Businesses are affected by developments in the world economy as never before. The effects of economic change are felt by firms as the plan for the short and long-term. But the best firms plan in increasingly sophisticated ways. This section looks at how some businesses make use of macro-economic data to optimise the effectiveness of their decision-making.
Effective analysis of economic developments means a three-stage process where the firm:
identifies the general impact of change on businesses
narrows the analysis to the firm's operating environment
only then, focuses in on the impact on the firm itself.
An identical macro-economic change can have radically different effects on different companies.
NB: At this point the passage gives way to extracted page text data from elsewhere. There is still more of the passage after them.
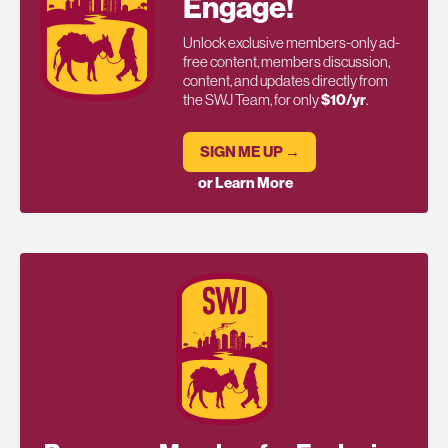
Engage!
Unlock exclusive members-only ad-
free content, members discussion,
content, and updates directly from
the SWJ Team, for only
$10/yr
.
SIGN ME UP →
or Learn More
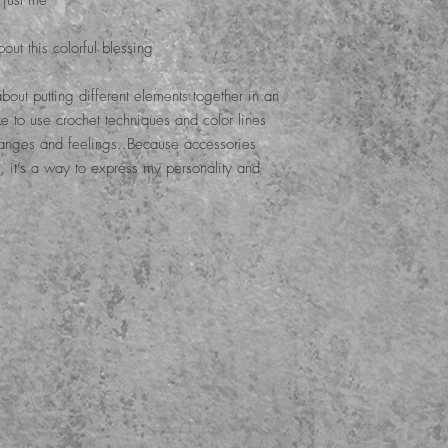
 just me
out this colorful blessing
l about putting different elements together in an
ike to use crochet techniques and color lines
hanges and feelings.
.
Because accessories
, it’s a way to express my personality and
Let's illustrate this by referring to just one aspect of the macro-economy: economic growth itself:
The principal macro-economic indicator is to most analysts and planners the level of economic growth. Confidence among consumers and businesses tends to be stronger during periods of growth, of course. Company profits tend to grow more rapidly at these times; household incomes tend to rise, with resulting positive effects on consumer spending; and, because of the strength of corporate and consumer confidence, longer-term investment and expenditure plans tend to be brought forward or initiated.
But note the use of the phrase, 'tend to'...
The relationship between economic growth and consumer spending, or business profitability is not inevitable. Certain sectors of the economy are more closely linked to changes in economic growth than others. So-called 'pro-cyclical' firms and industries benefit from higher income elasticities of demand. The effect of this is that these firms and industries often experience faster growth in demand for their products and services, than occurs in the overall economy.
So, economic growth is one of the most important elements of macro-economic change. Can you identify some of the others?